For professional advisers only.

Amira Norris | Wealthtime, Head of Sales | 14 March 2024

This year marks my 30th year in financial services (I started young!). As you’d expect I’ve seen the retirement planning space change markedly over the last three decades.

And we’re on the verge of entering a new phase – the most substantial since pension freedoms – where more of your clients will be in retirement than ever before. Alongside this, the FCA’s thematic review into retirement income advice, and ongoing factors like the decline in defined benefit schemes, will drive significant change. To keep up, I think there are three key services and products advisers should be ensuring their platform of choice can offer.

1. A modern approach to secure income

The last couple of years has been a bumper time for annuity rates. As interest rates have risen, the knock-on effect on gilts has driven annuities up dramatically. They’ve come down a little lately but the ballpark rate for a healthy 65-year-old (with no inflation linking and no guarantees) is still hovering around 7%.

What hasn’t helped traditional annuities in the post pension freedoms world is their inherent inflexibility. Many clients don’t want their income plans tied down forever. They want the ability to change how much they receive each year and utilise lump sums as and when they need them in later life.

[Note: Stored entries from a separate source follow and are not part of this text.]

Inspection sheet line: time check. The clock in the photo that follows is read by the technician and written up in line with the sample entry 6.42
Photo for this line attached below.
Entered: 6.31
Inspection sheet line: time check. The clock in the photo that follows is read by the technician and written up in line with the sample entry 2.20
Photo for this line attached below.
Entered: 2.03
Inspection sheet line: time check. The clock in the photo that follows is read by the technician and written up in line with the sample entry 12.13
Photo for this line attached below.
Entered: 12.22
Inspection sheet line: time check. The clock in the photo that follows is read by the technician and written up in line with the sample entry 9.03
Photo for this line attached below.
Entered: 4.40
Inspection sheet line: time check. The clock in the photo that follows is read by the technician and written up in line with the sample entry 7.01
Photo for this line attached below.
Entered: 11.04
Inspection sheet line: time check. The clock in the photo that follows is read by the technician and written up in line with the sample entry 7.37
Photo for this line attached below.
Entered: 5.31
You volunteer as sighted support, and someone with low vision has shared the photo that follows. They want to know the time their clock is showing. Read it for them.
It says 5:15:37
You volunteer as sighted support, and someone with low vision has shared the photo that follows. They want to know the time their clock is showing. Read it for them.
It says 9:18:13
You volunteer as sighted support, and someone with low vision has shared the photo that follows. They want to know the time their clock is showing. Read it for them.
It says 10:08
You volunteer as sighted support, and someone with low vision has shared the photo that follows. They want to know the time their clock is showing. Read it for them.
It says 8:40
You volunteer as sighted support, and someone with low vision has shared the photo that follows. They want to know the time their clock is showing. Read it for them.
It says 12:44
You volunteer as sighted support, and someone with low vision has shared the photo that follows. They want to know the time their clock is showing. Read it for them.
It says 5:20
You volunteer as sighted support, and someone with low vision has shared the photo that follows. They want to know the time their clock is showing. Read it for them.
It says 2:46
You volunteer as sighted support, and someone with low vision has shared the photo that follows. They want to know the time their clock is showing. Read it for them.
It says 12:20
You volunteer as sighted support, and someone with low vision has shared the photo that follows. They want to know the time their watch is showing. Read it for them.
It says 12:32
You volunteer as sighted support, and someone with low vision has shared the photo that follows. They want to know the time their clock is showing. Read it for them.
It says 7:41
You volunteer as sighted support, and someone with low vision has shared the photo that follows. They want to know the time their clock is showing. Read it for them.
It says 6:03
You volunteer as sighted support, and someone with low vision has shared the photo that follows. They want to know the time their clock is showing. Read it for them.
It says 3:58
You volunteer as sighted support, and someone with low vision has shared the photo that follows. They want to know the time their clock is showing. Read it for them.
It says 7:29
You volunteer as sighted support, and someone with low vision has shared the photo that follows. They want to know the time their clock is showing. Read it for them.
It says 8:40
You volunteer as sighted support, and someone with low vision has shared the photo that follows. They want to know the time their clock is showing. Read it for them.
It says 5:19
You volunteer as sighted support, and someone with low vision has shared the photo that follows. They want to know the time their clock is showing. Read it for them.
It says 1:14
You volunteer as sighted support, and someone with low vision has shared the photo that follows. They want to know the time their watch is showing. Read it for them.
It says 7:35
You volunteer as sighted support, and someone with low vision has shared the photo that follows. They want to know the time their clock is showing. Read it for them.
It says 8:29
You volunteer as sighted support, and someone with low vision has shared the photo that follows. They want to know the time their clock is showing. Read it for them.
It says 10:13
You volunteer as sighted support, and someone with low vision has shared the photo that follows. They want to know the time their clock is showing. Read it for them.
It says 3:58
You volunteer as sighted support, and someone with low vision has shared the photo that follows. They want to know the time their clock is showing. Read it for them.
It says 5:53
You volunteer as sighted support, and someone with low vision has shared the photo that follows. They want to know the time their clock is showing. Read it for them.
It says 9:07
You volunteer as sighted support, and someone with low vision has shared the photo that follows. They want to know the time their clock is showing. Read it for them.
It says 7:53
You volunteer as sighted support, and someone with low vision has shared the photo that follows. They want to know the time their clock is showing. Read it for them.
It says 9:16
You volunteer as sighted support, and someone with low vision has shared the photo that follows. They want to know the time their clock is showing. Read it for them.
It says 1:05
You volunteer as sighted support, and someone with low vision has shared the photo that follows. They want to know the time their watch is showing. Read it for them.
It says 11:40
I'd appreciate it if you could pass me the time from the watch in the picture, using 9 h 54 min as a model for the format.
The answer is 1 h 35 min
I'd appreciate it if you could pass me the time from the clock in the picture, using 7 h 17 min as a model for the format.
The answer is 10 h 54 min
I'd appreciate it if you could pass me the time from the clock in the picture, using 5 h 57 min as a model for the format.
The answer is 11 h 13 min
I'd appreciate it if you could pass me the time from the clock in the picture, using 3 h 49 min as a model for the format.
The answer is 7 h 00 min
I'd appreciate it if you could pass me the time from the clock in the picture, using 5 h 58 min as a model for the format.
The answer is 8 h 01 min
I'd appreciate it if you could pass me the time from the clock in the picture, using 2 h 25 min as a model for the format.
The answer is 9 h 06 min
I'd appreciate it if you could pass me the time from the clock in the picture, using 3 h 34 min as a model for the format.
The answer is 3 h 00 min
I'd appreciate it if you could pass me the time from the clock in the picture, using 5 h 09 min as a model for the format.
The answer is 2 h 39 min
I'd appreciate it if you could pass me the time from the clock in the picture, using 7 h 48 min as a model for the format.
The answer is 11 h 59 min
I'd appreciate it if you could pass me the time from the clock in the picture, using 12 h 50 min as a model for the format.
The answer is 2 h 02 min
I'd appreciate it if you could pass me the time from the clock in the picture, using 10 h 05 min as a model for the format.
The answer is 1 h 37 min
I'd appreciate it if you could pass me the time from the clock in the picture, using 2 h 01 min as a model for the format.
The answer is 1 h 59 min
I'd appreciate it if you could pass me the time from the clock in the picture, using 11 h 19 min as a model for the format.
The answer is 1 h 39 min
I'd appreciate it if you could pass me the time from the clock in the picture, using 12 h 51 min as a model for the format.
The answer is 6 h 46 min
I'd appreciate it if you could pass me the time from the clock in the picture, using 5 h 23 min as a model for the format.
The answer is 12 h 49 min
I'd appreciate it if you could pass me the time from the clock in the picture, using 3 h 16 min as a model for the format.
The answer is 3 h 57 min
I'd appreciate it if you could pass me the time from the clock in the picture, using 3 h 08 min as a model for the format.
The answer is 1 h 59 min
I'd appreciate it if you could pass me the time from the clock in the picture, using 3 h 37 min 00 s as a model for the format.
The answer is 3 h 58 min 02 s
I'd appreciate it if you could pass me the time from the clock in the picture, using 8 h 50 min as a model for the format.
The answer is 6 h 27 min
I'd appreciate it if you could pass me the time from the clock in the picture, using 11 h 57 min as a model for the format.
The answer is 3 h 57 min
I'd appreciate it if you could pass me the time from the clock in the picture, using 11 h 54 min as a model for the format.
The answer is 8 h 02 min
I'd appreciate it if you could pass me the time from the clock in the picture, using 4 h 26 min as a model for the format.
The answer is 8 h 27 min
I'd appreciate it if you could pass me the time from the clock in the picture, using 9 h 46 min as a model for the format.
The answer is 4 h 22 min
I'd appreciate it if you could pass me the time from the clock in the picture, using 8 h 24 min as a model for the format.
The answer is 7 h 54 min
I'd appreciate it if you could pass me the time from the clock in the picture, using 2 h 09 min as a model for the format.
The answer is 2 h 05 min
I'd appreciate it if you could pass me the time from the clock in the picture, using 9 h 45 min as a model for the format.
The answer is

This is what makes Just’s Secure Lifetime Income (SLI) such a timely product for retirement planning today. It provides a guaranteed income for life from a proportion of a client’s pension just like an annuity, however, the income is paid gross into the client’s drawdown account. Then it can either be taken as income or reinvested depending on what the client needs. Adding control and flexibility while keeping assets on platform and helping to make them significantly easier for you to manage.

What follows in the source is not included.